» Requirement:
The response should contain all of the data below, reproduced exactly, and no pictures.

» Supplied material:
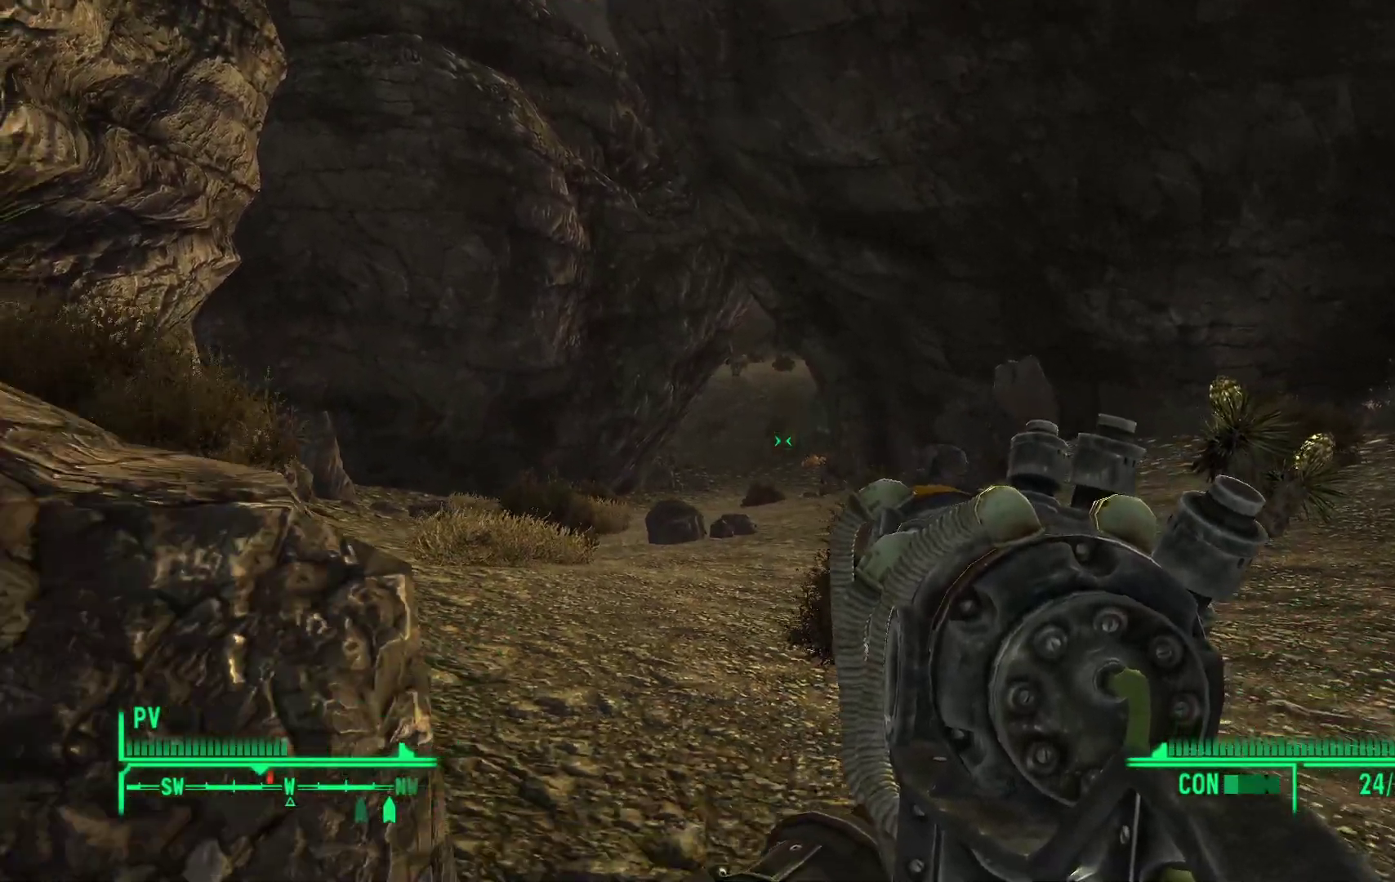
{"buttons": ["L1"], "left_stick": "center", "right_stick": "center", "events": [[167, "right_stick", "down-right"], [217, "L1", "down"], [367, "left_stick", "center"], [383, "right_stick", "center"]]}
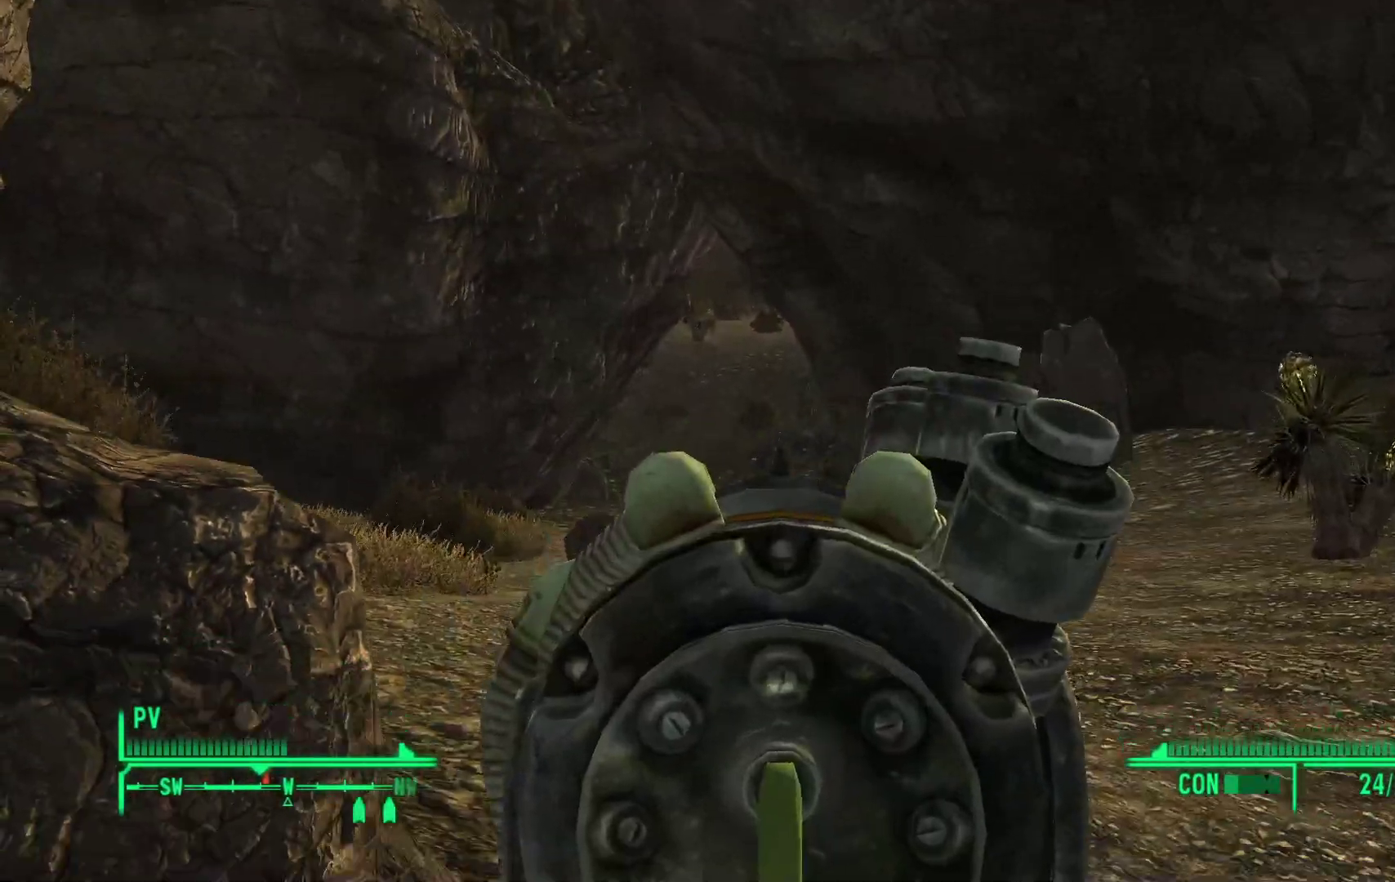
{"buttons": ["L1", "R1"], "left_stick": "center", "right_stick": "down-left", "events": [[100, "right_stick", "down-right"], [200, "right_stick", "down"], [317, "right_stick", "down-left"], [400, "R1", "down"]]}
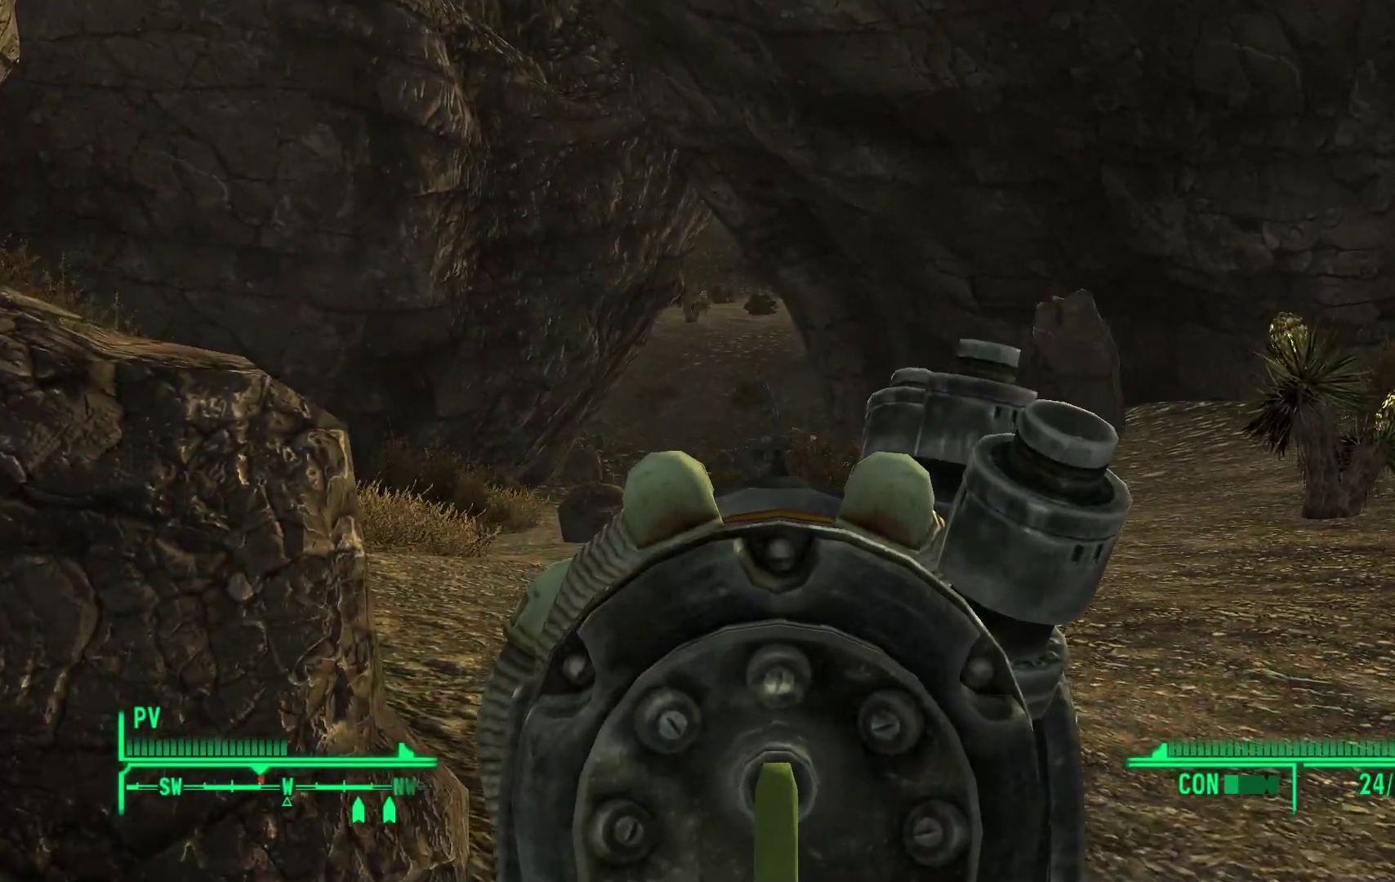
{"buttons": [], "left_stick": "down-right", "right_stick": "left", "events": [[67, "R1", "up"], [83, "right_stick", "center"], [150, "left_stick", "down-right"], [200, "L1", "up"], [483, "right_stick", "left"]]}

» Response to the task:
{"buttons": ["L1"], "left_stick": "center", "right_stick": "center", "events": [[167, "right_stick", "down-right"], [217, "L1", "down"], [367, "left_stick", "center"], [383, "right_stick", "center"]]}
{"buttons": ["L1", "R1"], "left_stick": "center", "right_stick": "down-left", "events": [[100, "right_stick", "down-right"], [200, "right_stick", "down"], [317, "right_stick", "down-left"], [400, "R1", "down"]]}
{"buttons": [], "left_stick": "down-right", "right_stick": "left", "events": [[67, "R1", "up"], [83, "right_stick", "center"], [150, "left_stick", "down-right"], [200, "L1", "up"], [483, "right_stick", "left"]]}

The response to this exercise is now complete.